Stored data entries:
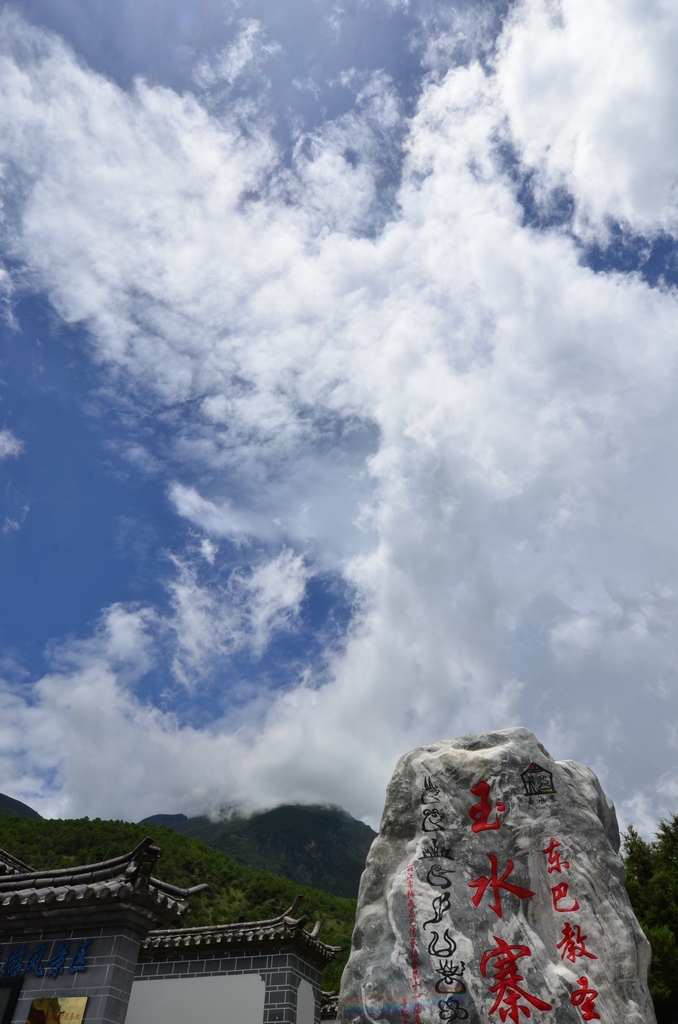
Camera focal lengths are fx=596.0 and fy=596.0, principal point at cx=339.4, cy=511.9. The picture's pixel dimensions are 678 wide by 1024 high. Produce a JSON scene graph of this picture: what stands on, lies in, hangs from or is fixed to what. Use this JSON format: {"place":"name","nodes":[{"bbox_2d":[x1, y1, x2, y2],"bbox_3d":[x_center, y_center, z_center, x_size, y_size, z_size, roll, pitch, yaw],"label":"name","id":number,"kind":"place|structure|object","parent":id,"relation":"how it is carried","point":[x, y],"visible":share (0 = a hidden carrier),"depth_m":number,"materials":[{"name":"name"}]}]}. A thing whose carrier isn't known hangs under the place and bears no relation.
{"place":"outdoors","nodes":[
{"label":"outdoors","id":0,"kind":"place"},
{"bbox_2d":[0,429,23,460],"label":"cloud","id":1,"kind":"structure","parent":0,"point":[6,447],"materials":[{"name":"white"}]},
{"bbox_2d":[0,849,34,875],"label":"tiled roof","id":2,"kind":"structure","parent":0,"point":[20,864],"depth_m":10.69,"materials":[{"name":"tile"}]},
{"bbox_2d":[0,792,41,818],"label":"mountain","id":3,"kind":"structure","parent":0,"point":[24,806],"materials":[{"name":"green plant"}]},
{"bbox_2d":[0,837,204,1023],"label":"gate wall","id":4,"kind":"structure","parent":0,"point":[115,978],"depth_m":6.80,"materials":[{"name":"grey brick"}]},
{"bbox_2d":[0,975,23,1023],"bbox_3d":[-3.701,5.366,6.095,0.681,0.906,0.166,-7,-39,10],"label":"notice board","id":5,"kind":"object","parent":4,"relation":"attached to","point":[0,996],"visible":0.99,"depth_m":6.27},
{"bbox_2d":[0,939,89,980],"bbox_3d":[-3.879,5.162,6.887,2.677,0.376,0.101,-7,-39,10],"label":"lettering","id":6,"kind":"object","parent":4,"relation":"attached to","point":[36,952],"visible":0.93,"depth_m":6.79,"materials":[{"name":"blue"}]},
{"bbox_2d":[27,995,87,1023],"bbox_3d":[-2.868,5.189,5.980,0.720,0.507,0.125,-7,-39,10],"label":"plaque","id":7,"kind":"object","parent":4,"relation":"attached to","point":[70,1000],"visible":0.97,"depth_m":6.06,"materials":[{"name":"gold metal"}]},
{"bbox_2d":[0,809,366,1007],"label":"hill","id":8,"kind":"structure","parent":0,"point":[56,824],"materials":[{"name":"green plant"}]},
{"bbox_2d":[122,894,343,1023],"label":"building","id":9,"kind":"structure","parent":0,"point":[263,982],"depth_m":10.05,"materials":[{"name":"grey brick"}]},
{"bbox_2d":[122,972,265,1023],"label":"white wall panel","id":10,"kind":"object","parent":9,"relation":"in","point":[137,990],"visible":0.81,"depth_m":9.72,"materials":[{"name":"white paint"}]},
{"bbox_2d":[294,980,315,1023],"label":"wall panel","id":11,"kind":"object","parent":9,"relation":"in","point":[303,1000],"visible":0.9,"depth_m":10.13,"materials":[{"name":"white"}]},
{"bbox_2d":[143,800,377,900],"label":"mountain","id":12,"kind":"structure","parent":0,"point":[346,836],"materials":[{"name":"stone"}]},
{"bbox_2d":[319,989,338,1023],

What you will do: Transcribe each entry above without alteration, but keep the pictures out.

Solution for this exercise:
Camera focal lengths are fx=596.0 and fy=596.0, principal point at cx=339.4, cy=511.9. The picture's pixel dimensions are 678 wide by 1024 high. Produce a JSON scene graph of this picture: what stands on, lies in, hangs from or is fixed to what. Use this JSON format: {"place":"name","nodes":[{"bbox_2d":[x1, y1, x2, y2],"bbox_3d":[x_center, y_center, z_center, x_size, y_size, z_size, roll, pitch, yaw],"label":"name","id":number,"kind":"place|structure|object","parent":id,"relation":"how it is carried","point":[x, y],"visible":share (0 = a hidden carrier),"depth_m":number,"materials":[{"name":"name"}]}]}. A thing whose carrier isn't known hangs under the place and bears no relation.
{"place":"outdoors","nodes":[
{"label":"outdoors","id":0,"kind":"place"},
{"bbox_2d":[0,429,23,460],"label":"cloud","id":1,"kind":"structure","parent":0,"point":[6,447],"materials":[{"name":"white"}]},
{"bbox_2d":[0,849,34,875],"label":"tiled roof","id":2,"kind":"structure","parent":0,"point":[20,864],"depth_m":10.69,"materials":[{"name":"tile"}]},
{"bbox_2d":[0,792,41,818],"label":"mountain","id":3,"kind":"structure","parent":0,"point":[24,806],"materials":[{"name":"green plant"}]},
{"bbox_2d":[0,837,204,1023],"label":"gate wall","id":4,"kind":"structure","parent":0,"point":[115,978],"depth_m":6.80,"materials":[{"name":"grey brick"}]},
{"bbox_2d":[0,975,23,1023],"bbox_3d":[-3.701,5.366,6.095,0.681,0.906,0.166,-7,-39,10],"label":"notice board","id":5,"kind":"object","parent":4,"relation":"attached to","point":[0,996],"visible":0.99,"depth_m":6.27},
{"bbox_2d":[0,939,89,980],"bbox_3d":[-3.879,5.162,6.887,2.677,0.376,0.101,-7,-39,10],"label":"lettering","id":6,"kind":"object","parent":4,"relation":"attached to","point":[36,952],"visible":0.93,"depth_m":6.79,"materials":[{"name":"blue"}]},
{"bbox_2d":[27,995,87,1023],"bbox_3d":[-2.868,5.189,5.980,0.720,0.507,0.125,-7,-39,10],"label":"plaque","id":7,"kind":"object","parent":4,"relation":"attached to","point":[70,1000],"visible":0.97,"depth_m":6.06,"materials":[{"name":"gold metal"}]},
{"bbox_2d":[0,809,366,1007],"label":"hill","id":8,"kind":"structure","parent":0,"point":[56,824],"materials":[{"name":"green plant"}]},
{"bbox_2d":[122,894,343,1023],"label":"building","id":9,"kind":"structure","parent":0,"point":[263,982],"depth_m":10.05,"materials":[{"name":"grey brick"}]},
{"bbox_2d":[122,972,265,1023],"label":"white wall panel","id":10,"kind":"object","parent":9,"relation":"in","point":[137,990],"visible":0.81,"depth_m":9.72,"materials":[{"name":"white paint"}]},
{"bbox_2d":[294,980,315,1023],"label":"wall panel","id":11,"kind":"object","parent":9,"relation":"in","point":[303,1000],"visible":0.9,"depth_m":10.13,"materials":[{"name":"white"}]},
{"bbox_2d":[143,800,377,900],"label":"mountain","id":12,"kind":"structure","parent":0,"point":[346,836],"materials":[{"name":"stone"}]},
{"bbox_2d":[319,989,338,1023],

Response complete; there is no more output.